Protected area in South Korea

Maryang-ri Camellia Forest is a camellia forest located in Maryang-ri, Seocheon-gun, Chungcheongnam-do. It is one of the 8 Scenic Spots of Seocheon and was designated as Natural Monument No.169 in 1965. There are about 85 aerials of camellia trees over 500 years old in this area and has a dense forest of 8,265 m2.

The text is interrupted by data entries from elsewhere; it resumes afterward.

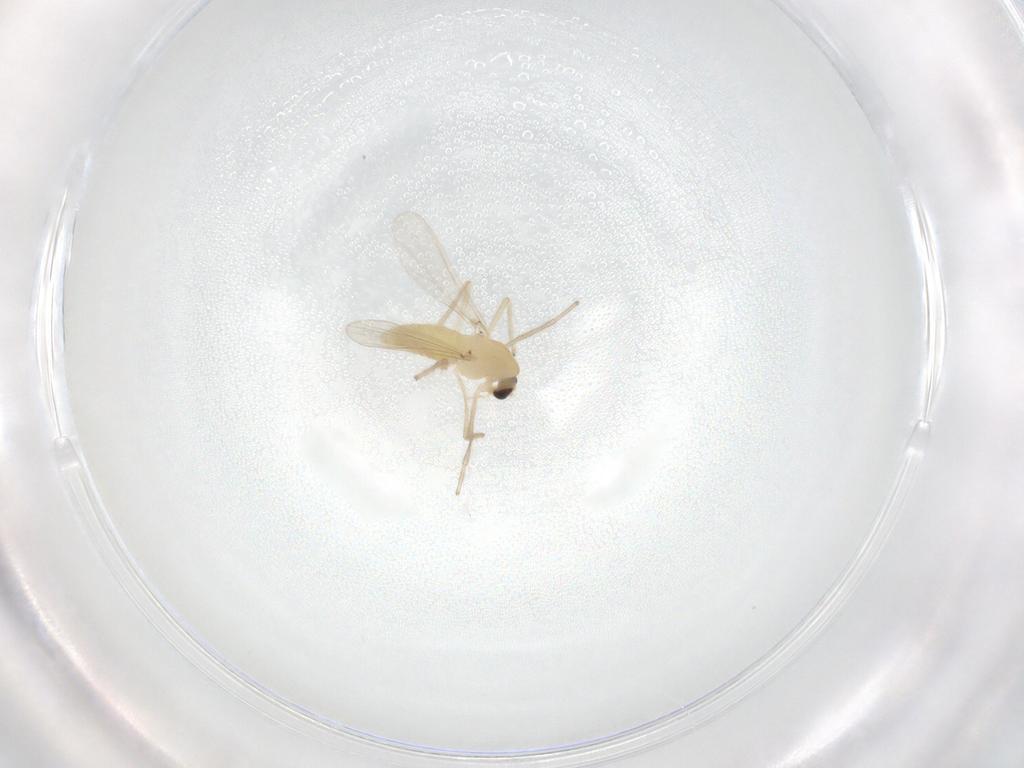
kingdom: Animalia
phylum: Arthropoda
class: Insecta
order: Diptera
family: Chironomidae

Located in Maryang-ri, the forest is situated on a low hill about 4.5 kilometers away from the coast of Seodo Elementary School. At the top of the hill there is a small pavilion called Dongbaekjeong. 'Dongbaekjeong' means a pavilion with camellia blossoms. From late March to early May, you can enjoy the camellia blossom from here. The scenery of the West Sea in the 'Dongbaekjeong' is beautiful.
Especially, there is an 'Oryeokdo' island in the front of the pavilion, and the scenery of the island and the sea looks great. The western forest of Maryang-ri suffers strong winds, and there are only a few left. About 70 trees are distributed in the east of the forest. The camellia tree, a member of the tea family, is a warm temperate zone evergreen tree that grows up to seven meters tall. However, the trees here are about two meters tall, and is spread by the strong wind.

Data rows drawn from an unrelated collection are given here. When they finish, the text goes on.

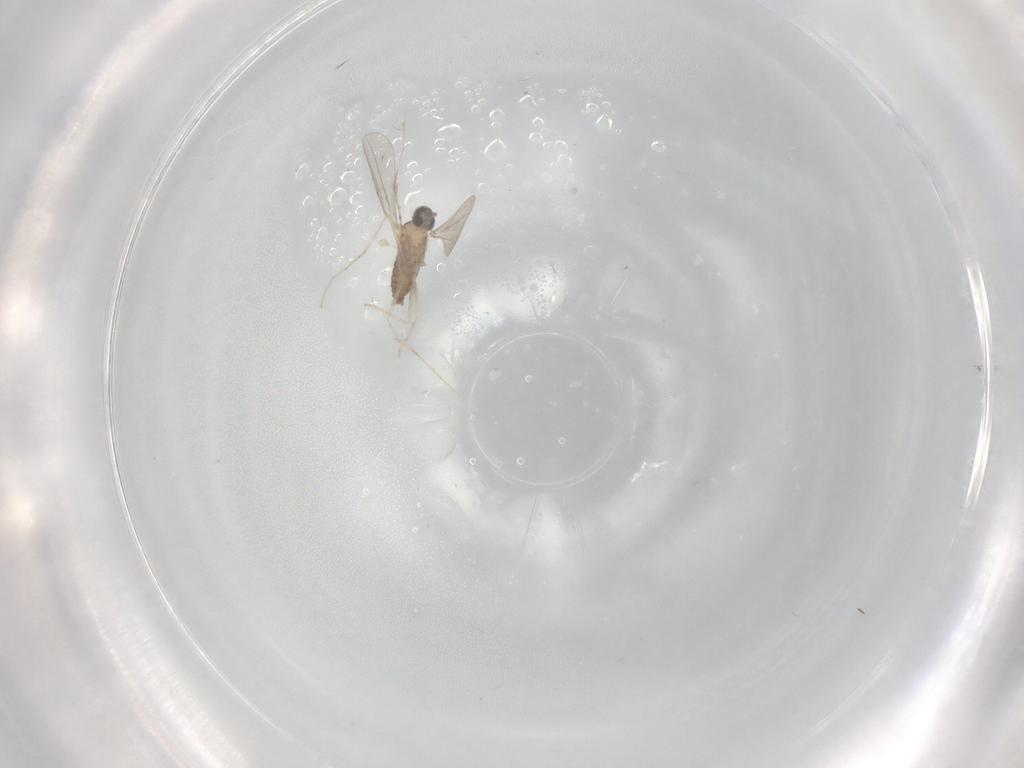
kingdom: Animalia
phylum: Arthropoda
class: Insecta
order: Diptera
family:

The forest is one of the few camellia forests in South Korea. The area is visited by many tourists because of its geographical characteristics, and a place where both sunrises and sunsets may be seen. During the year end and New Year's, the festival is held at Maryang Port, and various events such as Si-nangsong (poetry recitation), fireworks, and balloons are held.

On the opposite side of the Maryang-ri Camellia Forest, there is a Seocheon Thermal Power Plant. It is the first plant in South Chungcheong Province, constructed in Chungcheongnam-do in 1984. And the generating capacity of the thermoelectric power plant is 400,000 kW.